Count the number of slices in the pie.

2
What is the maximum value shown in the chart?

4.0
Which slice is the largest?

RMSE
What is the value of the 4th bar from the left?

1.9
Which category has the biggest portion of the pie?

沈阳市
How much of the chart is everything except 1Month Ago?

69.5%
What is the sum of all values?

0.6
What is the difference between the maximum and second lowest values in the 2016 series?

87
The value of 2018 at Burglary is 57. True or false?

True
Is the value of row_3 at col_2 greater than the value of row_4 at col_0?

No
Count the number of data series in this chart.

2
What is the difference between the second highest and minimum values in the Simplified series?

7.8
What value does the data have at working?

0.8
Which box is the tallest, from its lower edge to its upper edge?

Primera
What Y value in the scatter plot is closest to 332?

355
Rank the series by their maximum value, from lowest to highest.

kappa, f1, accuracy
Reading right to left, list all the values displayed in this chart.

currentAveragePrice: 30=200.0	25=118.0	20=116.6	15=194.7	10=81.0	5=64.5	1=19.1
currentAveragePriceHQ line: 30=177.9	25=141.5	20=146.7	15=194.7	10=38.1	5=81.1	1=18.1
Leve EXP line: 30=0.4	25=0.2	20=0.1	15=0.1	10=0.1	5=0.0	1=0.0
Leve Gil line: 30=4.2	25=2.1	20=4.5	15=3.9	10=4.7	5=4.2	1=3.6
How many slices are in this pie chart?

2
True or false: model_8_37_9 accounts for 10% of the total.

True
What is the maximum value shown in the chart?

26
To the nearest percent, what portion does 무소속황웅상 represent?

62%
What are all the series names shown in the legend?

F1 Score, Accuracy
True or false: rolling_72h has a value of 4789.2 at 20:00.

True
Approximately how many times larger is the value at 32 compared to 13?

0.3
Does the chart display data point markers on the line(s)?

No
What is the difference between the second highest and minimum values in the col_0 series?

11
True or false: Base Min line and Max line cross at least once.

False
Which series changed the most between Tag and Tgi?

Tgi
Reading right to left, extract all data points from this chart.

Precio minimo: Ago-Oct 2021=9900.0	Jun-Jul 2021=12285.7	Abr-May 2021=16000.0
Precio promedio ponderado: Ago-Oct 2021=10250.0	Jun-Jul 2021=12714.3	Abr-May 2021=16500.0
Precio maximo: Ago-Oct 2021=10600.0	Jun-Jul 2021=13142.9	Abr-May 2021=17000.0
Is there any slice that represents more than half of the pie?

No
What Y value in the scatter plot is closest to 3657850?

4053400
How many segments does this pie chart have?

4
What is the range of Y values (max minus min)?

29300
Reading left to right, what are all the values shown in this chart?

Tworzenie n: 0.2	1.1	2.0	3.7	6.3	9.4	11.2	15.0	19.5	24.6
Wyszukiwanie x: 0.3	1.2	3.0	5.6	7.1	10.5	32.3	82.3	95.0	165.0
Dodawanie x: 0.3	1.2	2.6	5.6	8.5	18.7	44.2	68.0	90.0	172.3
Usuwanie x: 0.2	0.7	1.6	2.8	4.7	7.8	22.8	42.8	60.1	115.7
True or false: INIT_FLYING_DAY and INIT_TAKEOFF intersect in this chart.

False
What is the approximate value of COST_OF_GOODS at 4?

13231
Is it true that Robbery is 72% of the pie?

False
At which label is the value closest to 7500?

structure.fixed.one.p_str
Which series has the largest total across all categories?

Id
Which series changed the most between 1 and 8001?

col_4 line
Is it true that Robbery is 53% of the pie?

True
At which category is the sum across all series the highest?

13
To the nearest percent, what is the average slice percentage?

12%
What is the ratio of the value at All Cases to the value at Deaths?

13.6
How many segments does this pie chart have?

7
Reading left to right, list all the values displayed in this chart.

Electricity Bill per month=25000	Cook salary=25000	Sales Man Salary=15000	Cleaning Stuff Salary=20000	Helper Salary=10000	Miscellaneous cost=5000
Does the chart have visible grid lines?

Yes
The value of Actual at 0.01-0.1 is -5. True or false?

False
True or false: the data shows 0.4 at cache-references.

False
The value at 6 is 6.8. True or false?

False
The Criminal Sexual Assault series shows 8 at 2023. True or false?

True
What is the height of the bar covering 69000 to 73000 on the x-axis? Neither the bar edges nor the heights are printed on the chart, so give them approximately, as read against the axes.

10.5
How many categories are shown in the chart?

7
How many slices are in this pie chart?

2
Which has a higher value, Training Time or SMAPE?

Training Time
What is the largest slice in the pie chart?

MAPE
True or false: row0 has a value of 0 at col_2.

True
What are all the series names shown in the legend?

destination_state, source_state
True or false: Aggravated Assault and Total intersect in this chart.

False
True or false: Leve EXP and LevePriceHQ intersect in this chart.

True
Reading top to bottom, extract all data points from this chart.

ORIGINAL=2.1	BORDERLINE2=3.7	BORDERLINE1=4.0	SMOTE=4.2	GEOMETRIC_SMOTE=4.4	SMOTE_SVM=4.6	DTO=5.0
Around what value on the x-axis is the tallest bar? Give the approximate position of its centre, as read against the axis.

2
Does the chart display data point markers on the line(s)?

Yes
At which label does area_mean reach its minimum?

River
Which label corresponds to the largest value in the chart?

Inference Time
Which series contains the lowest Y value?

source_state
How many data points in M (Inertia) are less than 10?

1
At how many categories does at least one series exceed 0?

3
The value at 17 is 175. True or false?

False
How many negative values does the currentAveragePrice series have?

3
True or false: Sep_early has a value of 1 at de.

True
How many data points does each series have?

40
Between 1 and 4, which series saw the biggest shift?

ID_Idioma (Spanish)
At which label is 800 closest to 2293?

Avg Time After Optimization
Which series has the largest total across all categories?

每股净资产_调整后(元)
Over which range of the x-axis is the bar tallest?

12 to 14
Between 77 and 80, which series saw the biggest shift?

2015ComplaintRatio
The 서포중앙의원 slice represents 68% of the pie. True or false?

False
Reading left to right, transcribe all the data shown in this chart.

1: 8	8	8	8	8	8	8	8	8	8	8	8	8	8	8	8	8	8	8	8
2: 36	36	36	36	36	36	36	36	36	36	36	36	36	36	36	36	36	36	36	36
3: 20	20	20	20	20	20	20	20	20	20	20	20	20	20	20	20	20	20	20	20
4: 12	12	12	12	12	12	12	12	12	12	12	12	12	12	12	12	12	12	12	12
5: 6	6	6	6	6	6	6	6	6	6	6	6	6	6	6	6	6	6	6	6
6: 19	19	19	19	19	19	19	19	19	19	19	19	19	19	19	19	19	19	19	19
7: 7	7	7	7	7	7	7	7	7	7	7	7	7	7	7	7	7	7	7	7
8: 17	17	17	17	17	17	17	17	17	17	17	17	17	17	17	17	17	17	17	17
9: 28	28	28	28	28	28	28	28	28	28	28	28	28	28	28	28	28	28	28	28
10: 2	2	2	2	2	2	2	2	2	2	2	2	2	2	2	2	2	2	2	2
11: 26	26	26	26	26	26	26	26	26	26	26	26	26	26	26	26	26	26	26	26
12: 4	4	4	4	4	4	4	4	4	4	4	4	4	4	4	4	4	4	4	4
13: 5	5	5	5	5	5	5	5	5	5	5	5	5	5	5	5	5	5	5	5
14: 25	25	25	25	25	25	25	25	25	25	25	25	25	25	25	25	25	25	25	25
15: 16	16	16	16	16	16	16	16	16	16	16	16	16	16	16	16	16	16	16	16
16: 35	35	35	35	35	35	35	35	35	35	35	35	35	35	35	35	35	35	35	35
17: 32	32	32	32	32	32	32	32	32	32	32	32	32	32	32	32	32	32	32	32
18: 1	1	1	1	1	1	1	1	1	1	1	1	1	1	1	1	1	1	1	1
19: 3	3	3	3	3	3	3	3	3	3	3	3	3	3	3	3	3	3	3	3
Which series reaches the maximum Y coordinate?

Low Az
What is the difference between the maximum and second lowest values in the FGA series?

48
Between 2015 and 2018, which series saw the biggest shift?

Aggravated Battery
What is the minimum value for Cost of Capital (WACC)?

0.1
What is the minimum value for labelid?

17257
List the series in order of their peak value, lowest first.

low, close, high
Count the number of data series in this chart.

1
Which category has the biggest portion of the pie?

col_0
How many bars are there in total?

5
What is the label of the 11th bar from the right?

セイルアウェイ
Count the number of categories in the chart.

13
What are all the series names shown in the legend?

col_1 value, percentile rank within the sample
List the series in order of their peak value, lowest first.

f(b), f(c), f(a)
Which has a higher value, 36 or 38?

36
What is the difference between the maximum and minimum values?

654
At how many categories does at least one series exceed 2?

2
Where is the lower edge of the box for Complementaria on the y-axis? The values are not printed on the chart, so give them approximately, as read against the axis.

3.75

What the task requires
Reproduce the records word for word, from the first line through the line containing "How much of", including that line.

Solution for this exercise
Count the number of slices in the pie.

2
What is the maximum value shown in the chart?

4.0
Which slice is the largest?

RMSE
What is the value of the 4th bar from the left?

1.9
Which category has the biggest portion of the pie?

沈阳市
How much of the chart is everything except 1Month Ago?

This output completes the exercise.